Back to the future?

Is the McClure report Mark II just another attempt to solve an ideological problem that has never existed? In this post, Professor David Haywood,  Dean of the School of Global, Urban and Social Studies at RMIT discusses the misnomer of welfare dependency and the tendency of history to repeat itself. 

Fourteen years ago, Patrick McLure was invited by the then Liberal Minister for Family and Community Services, Senator Jocelyn Newman (Queensland Premier Campbell Newman’s mum no less) to head up a reference group into welfare reform. His job was to report against a
set of questions posed by a provocative Discussion Paper titled, The Challenge of Welfare Dependency in the 21st Century.

McLure delivered his report on time. But it was fatally flawed from the beginning because it was unable to unearth any convincing evidence that welfare dependency was in fact a problem that needed to be
solved.

Its detailed data contained in a technical appendix showed that our welfare payments were too low to discourage people from working. They also showed that, not surprisingly, all but 4% of the unemployed had  moved off benefits within 5 years, as had all but a quarter of single parents, whose children refused to age any more quickly than those in traditional families. Most interspersed their time on benefits with a
short period in employment, apparently only to return to income support when their casual jobs inevitably expired.

Long-term beneficiaries, not surprisingly, were concentrated amongst the elderly, the disabled and those looking after the chronically ill.

> APPLY WHAT YOU READ:
A - Reproduce the stretch of the post on welfare dependency from "Its detailed data" through "the chronically ill.".
B - According to the post on welfare dependency, what was the title of the Discussion Paper that McLure's reference group reported against?

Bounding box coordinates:
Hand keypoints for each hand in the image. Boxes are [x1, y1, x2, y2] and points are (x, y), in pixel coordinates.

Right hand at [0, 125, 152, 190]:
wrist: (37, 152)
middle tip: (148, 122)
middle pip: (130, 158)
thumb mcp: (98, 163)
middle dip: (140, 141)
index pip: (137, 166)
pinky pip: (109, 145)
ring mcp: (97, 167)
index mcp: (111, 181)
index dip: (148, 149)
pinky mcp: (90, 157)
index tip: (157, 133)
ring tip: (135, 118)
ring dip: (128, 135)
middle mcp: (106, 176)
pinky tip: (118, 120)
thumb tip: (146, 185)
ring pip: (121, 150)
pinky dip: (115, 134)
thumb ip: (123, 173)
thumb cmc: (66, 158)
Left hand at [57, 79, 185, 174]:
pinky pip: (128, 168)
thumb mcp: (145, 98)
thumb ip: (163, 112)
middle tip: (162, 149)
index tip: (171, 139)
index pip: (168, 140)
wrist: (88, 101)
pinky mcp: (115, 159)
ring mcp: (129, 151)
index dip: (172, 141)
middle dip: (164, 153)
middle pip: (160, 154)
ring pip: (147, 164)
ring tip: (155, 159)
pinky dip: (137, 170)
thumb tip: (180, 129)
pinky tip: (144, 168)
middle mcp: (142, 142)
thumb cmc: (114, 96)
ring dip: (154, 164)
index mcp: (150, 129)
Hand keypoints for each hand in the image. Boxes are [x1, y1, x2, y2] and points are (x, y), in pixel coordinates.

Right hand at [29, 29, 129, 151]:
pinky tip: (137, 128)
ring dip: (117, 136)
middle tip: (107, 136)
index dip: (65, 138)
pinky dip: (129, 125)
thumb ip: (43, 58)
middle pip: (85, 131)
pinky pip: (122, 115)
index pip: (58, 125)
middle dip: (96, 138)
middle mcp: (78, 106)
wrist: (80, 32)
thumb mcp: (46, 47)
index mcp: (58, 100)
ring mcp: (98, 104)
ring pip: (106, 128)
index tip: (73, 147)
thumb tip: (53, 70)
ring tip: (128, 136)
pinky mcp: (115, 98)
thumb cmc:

> RESPONSES BY ITEM NUMBER:
A -
Its detailed data contained in a technical appendix showed that our welfare payments were too low to discourage people from working. They also showed that, not surprisingly, all but 4% of the unemployed had  moved off benefits within 5 years, as had all but a quarter of single parents, whose children refused to age any more quickly than those in traditional families. Most interspersed their time on benefits with a
short period in employment, apparently only to return to income support when their casual jobs inevitably expired.

Long-term beneficiaries, not surprisingly, were concentrated amongst the elderly, the disabled and those looking after the chronically ill.

B - The Challenge of Welfare Dependency in the 21st Century